For aboriginal students to successfully navigate western culture, they first need a firm understanding of their own culture, a forum on aboriginal education heard Monday.

More than 110 aboriginal representatives from the Katzie and Kwantlen First Nations, Fraser Valley Métis Association, the Fraser River All Nations Aboriginal Society, as well as students, teachers, and administrators, attended School District No. 42’s aboriginal education forum at Meadow Gardens Golf Course in Pitt Meadows.

Doug Hoey, the district’s principal for aboriginal education, said the event was meant to bring together partners and seek input on how to better serve the district’s aboriginal students.

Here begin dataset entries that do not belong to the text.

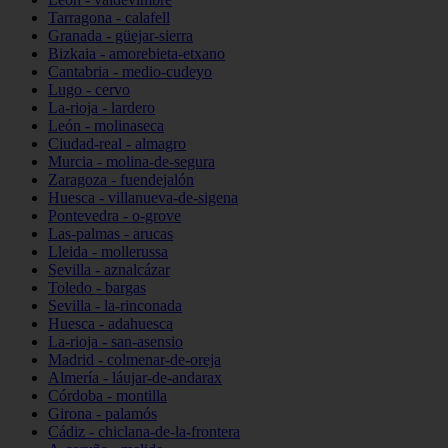
Tarragona - calafell
Granada - güejar-sierra
Bizkaia - amorebieta-etxano
Cantabria - medio-cudeyo
Lugo - cervo
La-rioja - lardero
León - molinaseca
Ciudad-real - almagro
Murcia - molina-de-segura
Zaragoza - fuendejalón
Huesca - villanueva-de-sigena
Pontevedra - o-grove
Las-palmas - arucas
Lleida - mollerussa
Sevilla - aznalcázar
Toledo - bargas
Sevilla - la-rinconada
Huesca - adahuesca
La-rioja - san-asensio
Madrid - colmenar-de-oreja
Almería - láujar-de-andarax
Córdoba - montilla
Girona - palamós
Cádiz - chiclana-de-la-frontera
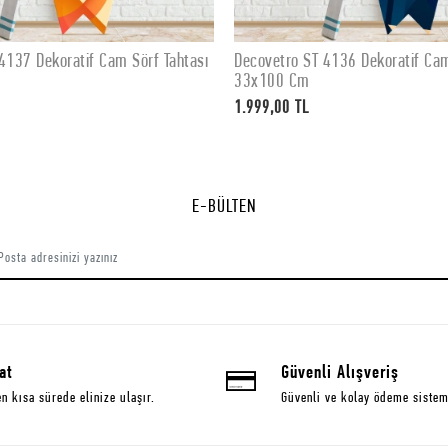
4137 Dekoratif Cam Sörf Tahtası
Decovetro ST 4136 Dekoratif Cam
SEPETE EKLE
SEPETE EKLE
33x100 Cm
1.999,00 TL
E-BÜLTEN
at
Güvenli Alışveriş
en kısa sürede elinize ulaşır.
Güvenli ve kolay ödeme sistem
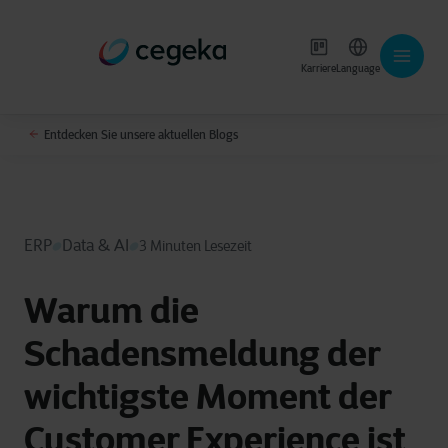
Karriere
Language
Entdecken Sie unsere aktuellen Blogs
ERP
Data & AI
3 Minuten Lesezeit
Warum die
Schadensmeldung der
wichtigste Moment der
Customer Experience ist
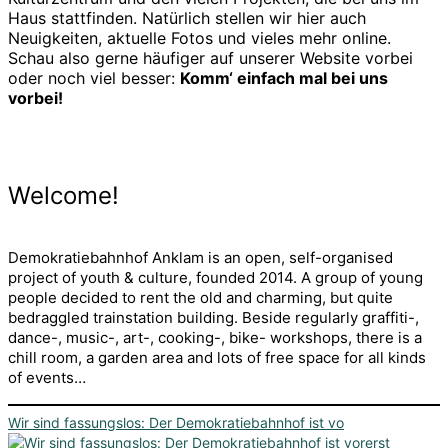
Haus stattfinden. Natürlich stellen wir hier auch
Neuigkeiten, aktuelle Fotos und vieles mehr online.
Schau also gerne häufiger auf unserer Website vorbei
oder noch viel besser:
Komm‘ einfach mal bei uns
vorbei!
Welcome!
Demokratiebahnhof Anklam is an open, self-organised
project of youth & culture, founded 2014. A group of young
people decided to rent the old and charming, but quite
bedraggled trainstation building. Beside regularly graffiti-,
dance-, music-, art-, cooking-, bike- workshops, there is a
chill room, a garden area and lots of free space for all kinds
of events…
Wir sind fassungslos: Der Demokratiebahnhof ist vo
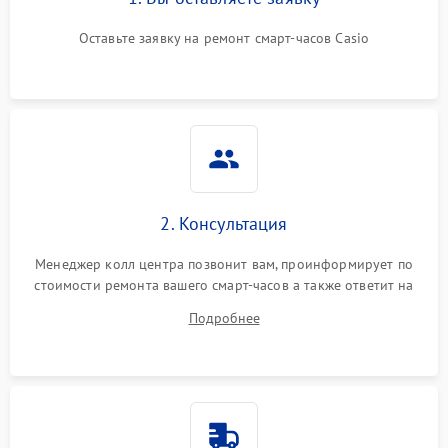
Оставьте заявку на ремонт смарт-часов Casio
2. Консультация
Менеджер колл центра позвонит вам, проинформирует по
стоимости ремонта вашего смарт-часов а также ответит на
все ваши вопросы.
Подробнее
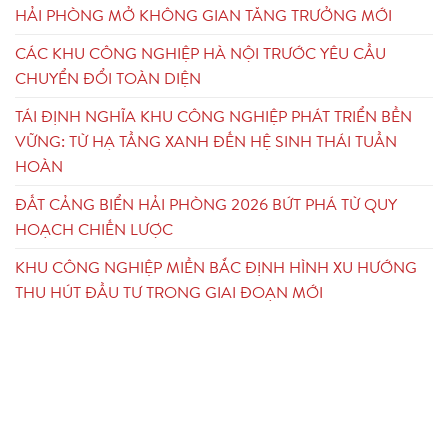
HẢI PHÒNG MỞ KHÔNG GIAN TĂNG TRƯỞNG MỚI
CÁC KHU CÔNG NGHIỆP HÀ NỘI TRƯỚC YÊU CẦU
CHUYỂN ĐỔI TOÀN DIỆN
TÁI ĐỊNH NGHĨA KHU CÔNG NGHIỆP PHÁT TRIỂN BỀN
VỮNG: TỪ HẠ TẦNG XANH ĐẾN HỆ SINH THÁI TUẦN
HOÀN
ĐẤT CẢNG BIỂN HẢI PHÒNG 2026 BỨT PHÁ TỪ QUY
HOẠCH CHIẾN LƯỢC
KHU CÔNG NGHIỆP MIỀN BẮC ĐỊNH HÌNH XU HƯỚNG
THU HÚT ĐẦU TƯ TRONG GIAI ĐOẠN MỚI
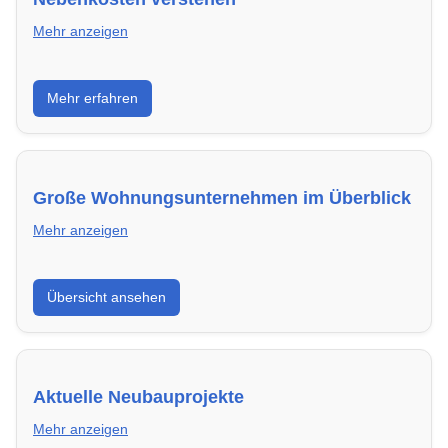
Mehr anzeigen
Erfahre, welche Nebenkosten rechtmäßig sind und
Mehr erfahren
wie du deine monatliche Belastung optimieren
kannst.
Große Wohnungsunternehmen im Überblick
Mehr anzeigen
Hier findest du die wichtigsten Anbieter in
Übersicht ansehen
Kaiserslautern – von Genossenschaften bis zu
privaten Vermietern.
Aktuelle Neubauprojekte
Mehr anzeigen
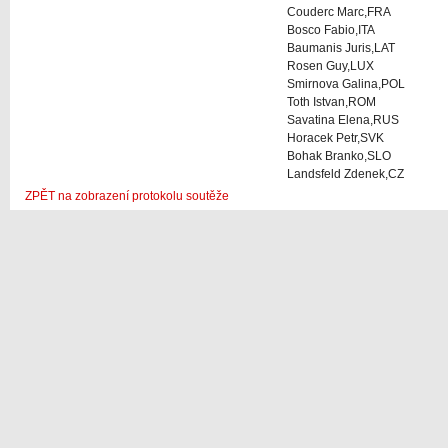
Couderc Marc,FRA
Bosco Fabio,ITA
Baumanis Juris,LAT
Rosen Guy,LUX
Smirnova Galina,POL
Toth Istvan,ROM
Savatina Elena,RUS
Horacek Petr,SVK
Bohak Branko,SLO
Landsfeld Zdenek,CZ
ZPĚT na zobrazení protokolu soutěže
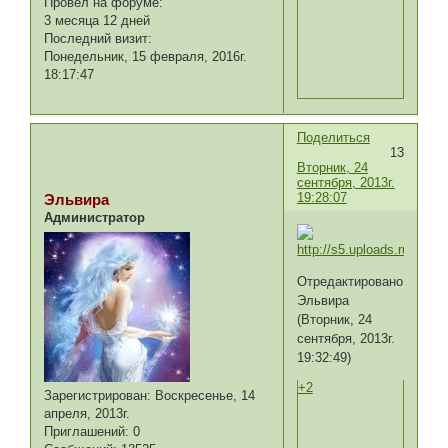
Провел на форуме:
3 месяца 12 дней
Последний визит:
Понедельник, 15 февраля, 2016г.
18:17:47
Поделиться
13
Вторник, 24
сентября, 2013г.
19:28:07
Эльвира
Администратор
Отредактировано
Эльвира
(Вторник, 24
сентября, 2013г.
19:32:49)
+2
Зарегистрирован
: Воскресенье, 14
апреля, 2013г.
Приглашений:
0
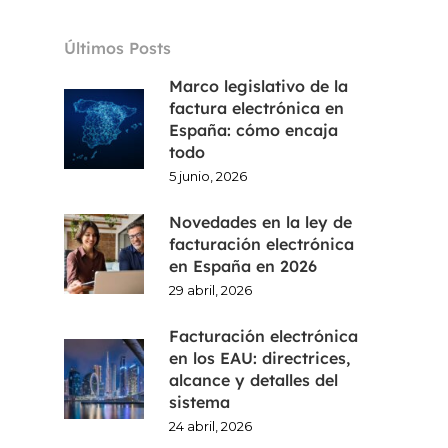
CA
Últimos Posts
EN
Marco legislativo de la
factura electrónica en
España: cómo encaja
todo
5 junio, 2026
Novedades en la ley de
facturación electrónica
en España en 2026
29 abril, 2026
Facturación electrónica
en los EAU: directrices,
alcance y detalles del
sistema
24 abril, 2026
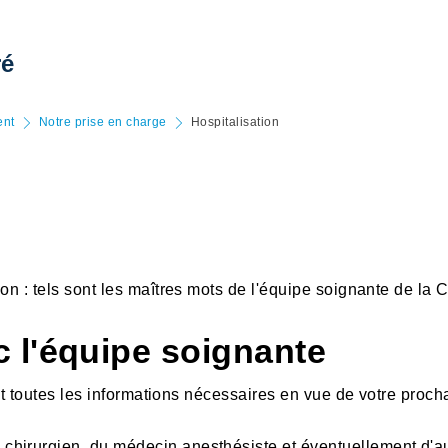
ré
ent
Notre prise en charge
Hospitalisation
on : tels sont les maîtres mots de l'équipe soignante de la 
 l'équipe soignante
nit toutes les informations nécessaires en vue de votre proch
re chirurgien, du médecin anesthésiste et éventuellement d'a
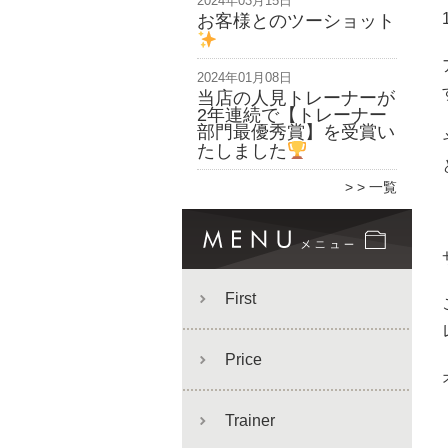
2024年03月15日
お客様とのツーショット
2024年01月08日
当店の人見トレーナーが
2年連続で【トレーナー
部門最優秀賞】を受賞い
たしました
> 一覧
First
Price
Trainer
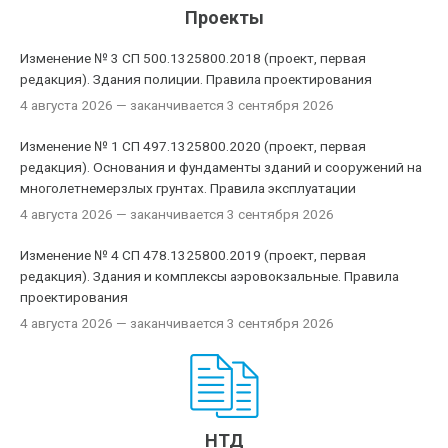
Проекты
Изменение № 3 СП 500.1325800.2018 (проект, первая
редакция). Здания полиции. Правила проектирования
4 августа 2026
— заканчивается 3 сентября 2026
Изменение № 1 СП 497.1325800.2020 (проект, первая
редакция). Основания и фундаменты зданий и сооружений на
многолетнемерзлых грунтах. Правила эксплуатации
4 августа 2026
— заканчивается 3 сентября 2026
Изменение № 4 СП 478.1325800.2019 (проект, первая
редакция). Здания и комплексы аэровокзальные. Правила
проектирования
4 августа 2026
— заканчивается 3 сентября 2026
НТД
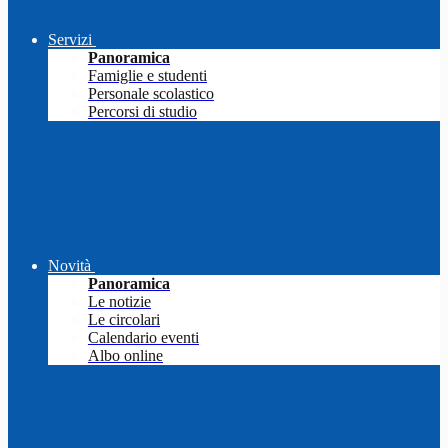
Servizi
Panoramica
Famiglie e studenti
Personale scolastico
Percorsi di studio
Novità
Panoramica
Le notizie
Le circolari
Calendario eventi
Albo online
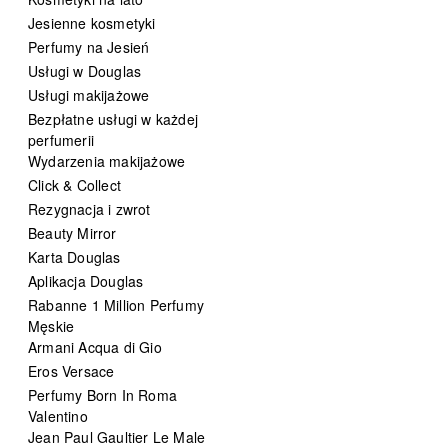
Jesienne kosmetyki
Perfumy na Jesień
Usługi w Douglas
Usługi makijażowe
Bezpłatne usługi w każdej
perfumerii
Wydarzenia makijażowe
Click & Collect
Rezygnacja i zwrot
Beauty Mirror
Karta Douglas
Aplikacja Douglas
Rabanne 1 Million Perfumy
Męskie
Armani Acqua di Gio
Eros Versace
Perfumy Born In Roma
Valentino
Jean Paul Gaultier Le Male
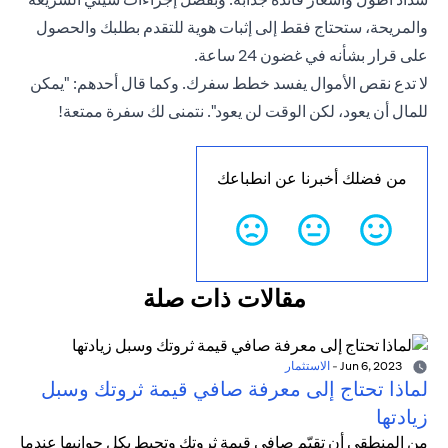
والمريحة، ستحتاج فقط إلى إثبات هوية للتقدم بطلبك والحصول
على قرار بشأنه في غضون 24 ساعة.
لا تدع نقص الأموال يفسد خطط سفرك. وكما قال أحدهم: "يمكن
للمال أن يعود، لكن الوقت لن يعود". نتمنى لك سفرة ممتعة!
من فضلك أخبرنا عن انطباعك
مقالات ذات صلة
Jun 6, 2023
-
الاستثمار
لماذا تحتاج إلى معرفة صافي قيمة ثروتك وسبل
زيادتها
من المنطقي أن تقيّم صافي قيمة ثروتك وتحيط بكل جوانبها عندما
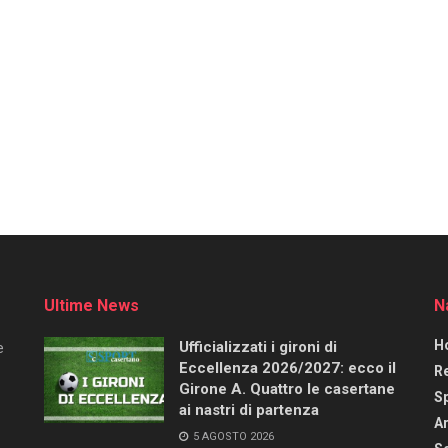
Ultime News
N
H
Ufficializzati i gironi di
e
Eccellenza 2026/2027: ecco il
R
Girone A. Quattro le casertane
S
ai nastri di partenza
Ar
5 AGOSTO 2026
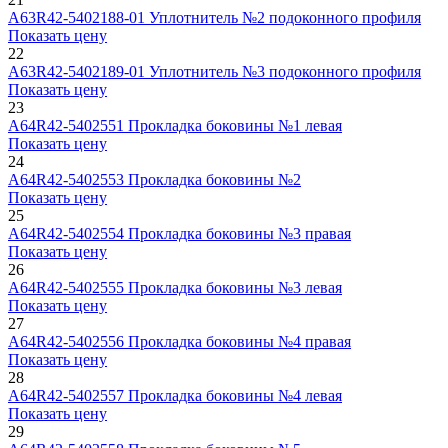
А63R42-5402188-01
Уплотнитель №2 подоконного профиля
Показать цену
22
А63R42-5402189-01
Уплотнитель №3 подоконного профиля
Показать цену
23
А64R42-5402551
Прокладка боковины №1 левая
Показать цену
24
А64R42-5402553
Прокладка боковины №2
Показать цену
25
А64R42-5402554
Прокладка боковины №3 правая
Показать цену
26
А64R42-5402555
Прокладка боковины №3 левая
Показать цену
27
А64R42-5402556
Прокладка боковины №4 правая
Показать цену
28
А64R42-5402557
Прокладка боковины №4 левая
Показать цену
29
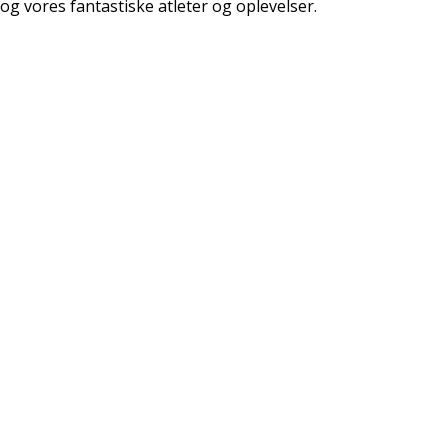
g vores fantastiske atleter og oplevelser.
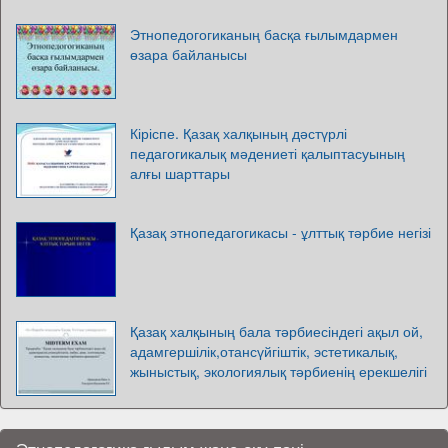
Этнопедогогиканың басқа ғылымдармен
өзара байланысы
Кіріспе. Қазақ халқының дәстүрлі
педагогикалық мәдениеті қалыптасуының
алғы шарттары
Қазақ этнопедагогикасы - ұлттық тәрбие негізі
Қазақ халқының бала тәрбиесіндегі ақыл ой,
адамгершілік,отансүйгіштік, эстетикалық,
жыныстық, экологиялық тәрбиенің ерекшелігі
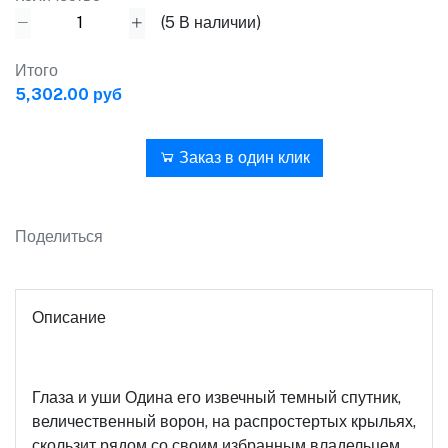
(
5
В наличии)
Итого
5,302.00 руб
В корзину
Заказ в один клик
Поделиться
Описание
Глаза и уши Одина его извечный темный спутник,
величественный ворон, на распростертых крыльях,
скользит рядом со своим избранным владельцем,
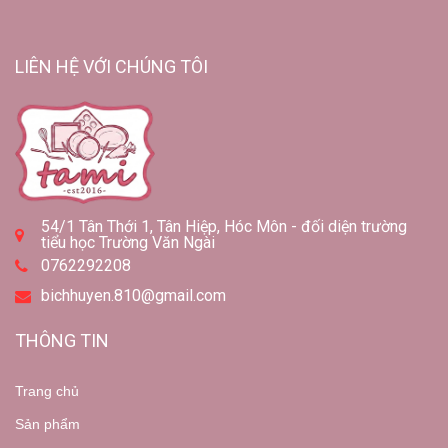
LIÊN HỆ VỚI CHÚNG TÔI
54/1 Tân Thới 1, Tân Hiệp, Hóc Môn - đối diện trường
tiểu học Trường Văn Ngài
0762292208
bichhuyen.810@gmail.com
THÔNG TIN
Trang chủ
Sản phẩm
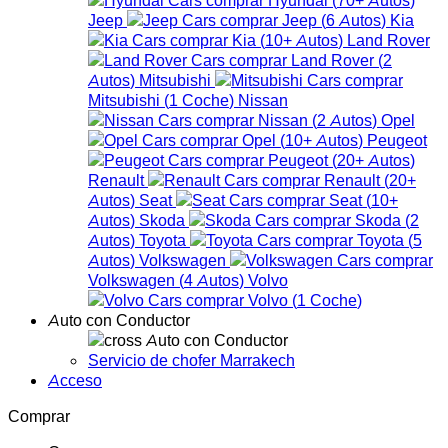
Jeep
Jeep
(
6
Autos
)
Kia
Kia
(
10+
Autos
)
Land Rover
Land Rover
(
2
Autos
)
Mitsubishi
Mitsubishi
(
1
Coche
)
Nissan
Nissan
(
2
Autos
)
Opel
Opel
(
10+
Autos
)
Peugeot
Peugeot
(
20+
Autos
)
Renault
Renault
(
20+
Autos
)
Seat
Seat
(
10+
Autos
)
Skoda
Skoda
(
2
Autos
)
Toyota
Toyota
(
5
Autos
)
Volkswagen
Volkswagen
(
4
Autos
)
Volvo
Volvo
(
1
Coche
)
Auto con Conductor
Auto con Conductor
Servicio de chofer Marrakech
Acceso
Comprar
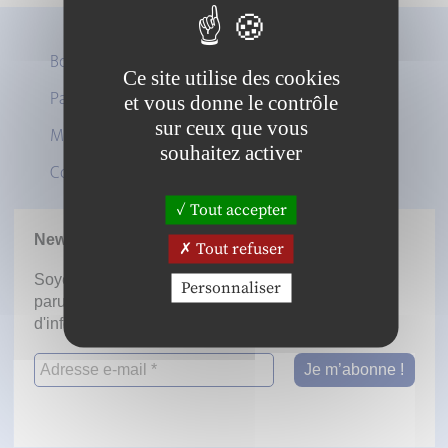
Boutique
Ce site utilise des cookies
Panier
et vous donne le contrôle
Twitter
sur ceux que vous
Mon compte
LinkedIn
souhaitez activer
Contact
Tout accepter
Newsletter
Tout refuser
Soyez informé dès la mise en ligne des prochaines
Personnaliser
parutions en vous inscrivant à notre lettre
d'information.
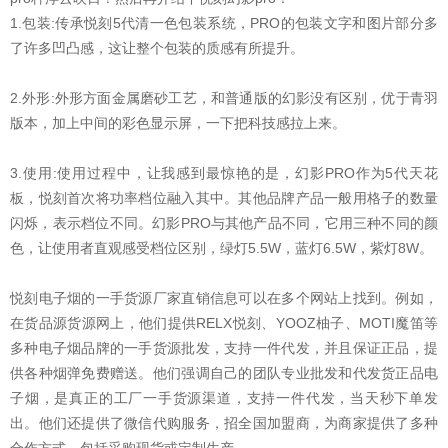
1.包装:传承悦刻5代清一色包装系统，PRO的包装文字和图片部分多
了许多凹凸感，这让整个包装的质感有所提升。
2.外形:外形方面金属磨砂工艺，和普通版的幻影没有区别，优于青羽
版本，加上中间的彩色显示屏，一下把科技感拉上来。
3.使用:使用过程中，让我感到最惊艳的是，幻影PRO作为5代天花
板，悦刻首次将功率档位融入其中。其他品牌产品一般用格子的数量
闪烁，表示档位不同。幻影PRO与其他产品不同，它用三种不同的颜
色，让使用者直观感受档位区别，绿灯5.5W，蓝灯6.5W，紫灯8W。
悦刻电子烟的一手货源厂家直销信息可以在多个网站上找到。例如，
在货品源货源网上，他们提供RELX悦刻、YOOZ柚子、MOTI魔笛等
多种电子烟品牌的一手货源批发，支持一件代发，并且保证正品，提
供各种烟弹免费赠送。他们强调自己的团队专业批发和代发货正品电
子烟，是真正的工厂一手货源渠道，支持一件代发，当天秒下单发
出。他们还提供了微信代购服务，招全国加盟商，为商家提供了多种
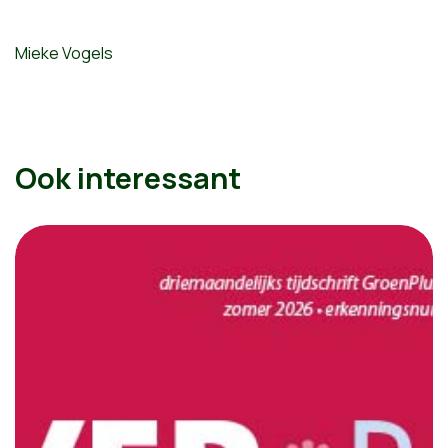
Mieke Vogels
Ook interessant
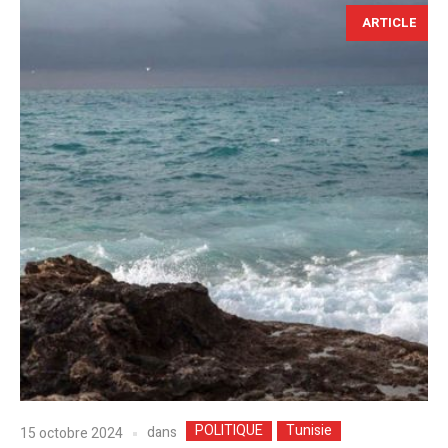
ARTICLE
POLITIQUE
Tunisie
dans
15 octobre 2024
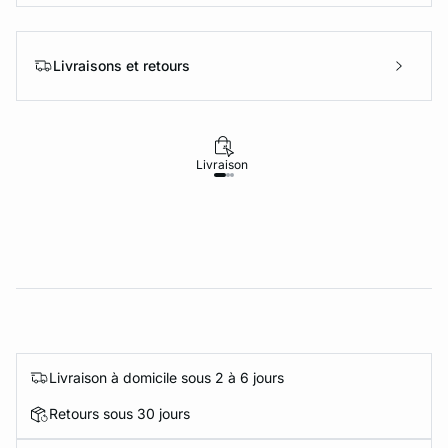
Livraisons et retours
Livraison
Retours
Livraison à domicile sous 2 à 6 jours
Retours sous 30 jours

Of the more than 15,000 students attending class in School District No. 42, 1,038 are self-identified as being aboriginal. On average, aboriginal students in Maple Ridge and Pitt Meadows graduate at a rate 10 to 12 per cent lower than non-aboriginal students.

“We want to level the playing field,” said Hoey.

Key to that is instilling aboriginal students with pride in their own culture.

While student numbers have declined in the district in recent years, the number of students identifying themselves as aboriginal has increased.

That’s a sign of changing attitudes towards aboriginal culture, says Hoey.

“More and more students are saying, ‘I’m aboriginal, and I’m proud of it’,” he said. “That’s because the culture is becoming more respected, because we understand it more.”

Signs of aboriginal culture are evident throughout the district, with carvings, totem poles, and native art adorning many elementary and secondary schools.

“There’s a lot more local aboriginal culture in schools now than when I was going to school,” said Katzie Chief Jay Bailey, who has a son attending Grade 5 in the district. “Our kids need that, it gives them a sense of pride.”

Of students eligible to graduate in Grade 12, the graduation rate for aboriginal students is 94 per cent, the same as non-aboriginal students.

“Those who make it to Grade 12 do just as well, so what we are seeing is that we are losing them much before that,” he said.

Bailey said he would like see more of an emphasis placed on career planning.

“Ninety per cent of the kids that we’ve talked to don’t know what they are going to do after school,” he said.

Hoey said there is much to learn from aboriginal traditions of education, such as a focus on oral-learning, that is both hands-on and takes place outside, in the environment.

“It’s not segregated teaching,” he said. “It’s inclusive ... and, at the end of the day, it’s not just aboriginal students who can benefit from these different styles of teaching.”